Ram Sampath is the guest composer in the album for his track 'Daav Laga'. He is joined by lyricist Munna Dhiman and singer Sona Mohapatra and together they get together for a fun outing. Seemingly an item number, it doesn't quite break new grounds but has a good enough spunk and rhythm to it which makes it an easy hear. A core situational track, 'Daav Laga' plays to the gallery and that's where the buck stops.

Title song 'Aagey Se Right' comes in the shape of 'Hippie Tu Jhoom'. It's a chorus beginning to this theme track written by Hitesh Kewalya that sees Kirti Sagathia and Sunidhi Chauhan joining soon after along with Amartya Rahut. A barely passable situational track that doesn't quite entice you as a listener but may turn good visually due to its naughty appeal.

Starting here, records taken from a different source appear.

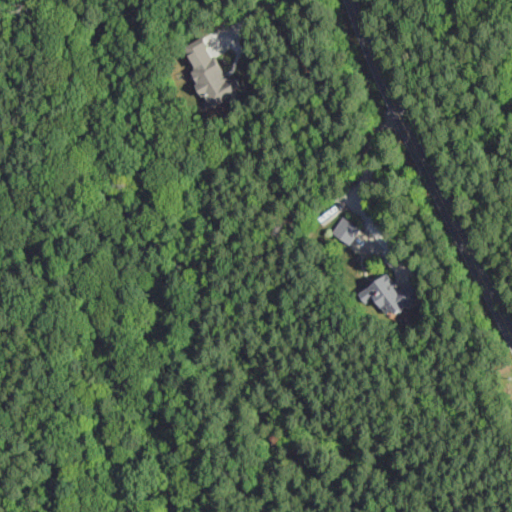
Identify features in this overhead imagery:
road: (252, 19)
building: (212, 74)
park: (459, 106)
road: (427, 168)
road: (365, 198)
building: (348, 229)
road: (361, 238)
road: (363, 264)
building: (392, 293)
building: (393, 294)
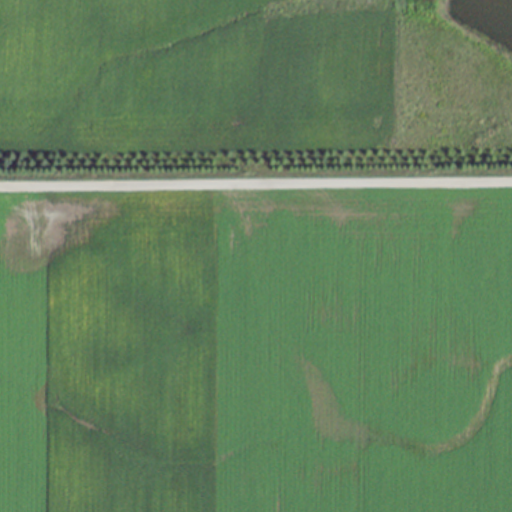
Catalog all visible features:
road: (255, 183)
crop: (256, 349)
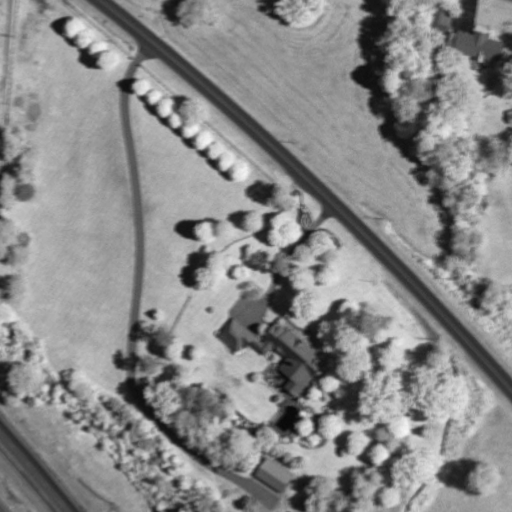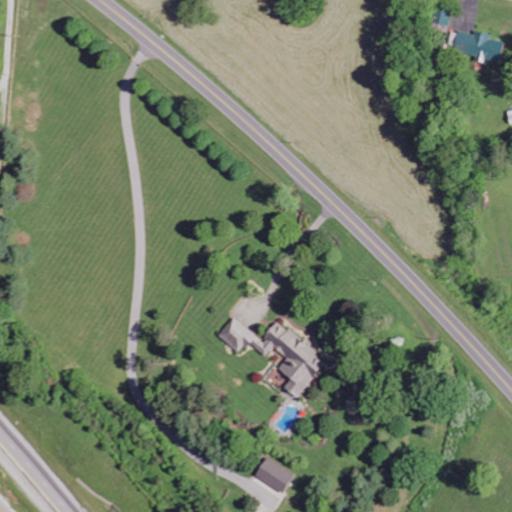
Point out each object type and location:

Frankly, one expected much better from the title track of this film that does seem interesting and funny. There is a 'remix' version that comes later that eventually helps in adding to the recollection factor.

'Love Flashback' sees Bappi Lahiri coming behind the mike as a singer with support from Suzanne D'Mello and Amartya Rahut. The sound belongs to the disco setting of the 80s (which further justifies the presence of Bappi Lahiri in the song) while Hitesh Kewalya's lyrics yet again play to the gallery. An ordinary sounding number that is yet again purely situational, it would all boil down to the way it is presented on screen. Audio-wise though, it isn't good enough to make audiences throng the music stores.

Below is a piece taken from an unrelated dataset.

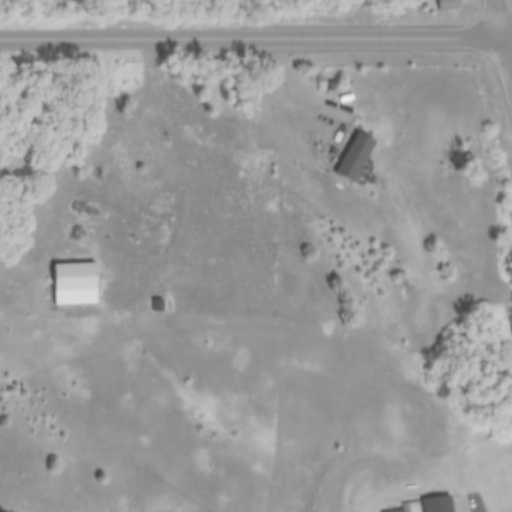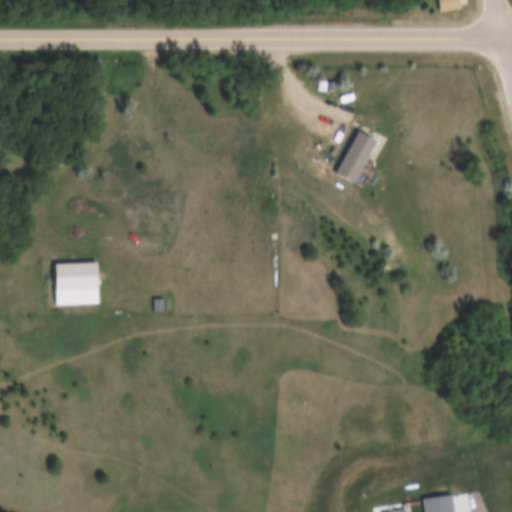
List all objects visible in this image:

It's a serene 60s style beginning for 'More Piya' which has a lounge setting to it. Deepikkaa Bhattacharya is roped in to croon this soft number that throws a sudden twist with Kay Kay Menon arriving on the scene. He begins his 'sher-o-shayari' and just when one thought that it was going to be a 'kabhi kabhi mere dil mein khayal aata hai' moment, Kay Kay comes up with his tapori shayari that is bound to have audiences in split.

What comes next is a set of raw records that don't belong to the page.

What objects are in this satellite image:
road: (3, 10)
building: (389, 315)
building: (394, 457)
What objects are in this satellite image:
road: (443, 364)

However, to justify the overall good quality of the song which is written by Shadab Akhtar and Manish Hariprasad, there are two versions that are placed in the album. One is with the 'tapori' interspersions [More Piya - Tapori] while the other is a plain and simple Deepikkaa solo without Kay Kay joining her [More Piya - Bar].


Aagey Se Right is an okay album which does have a couple of songs that do manage to make an impression. However, beyond 'Mahiya' and 'More Piya', there isn't much in store in this album which otherwise stays on to be strictly situational.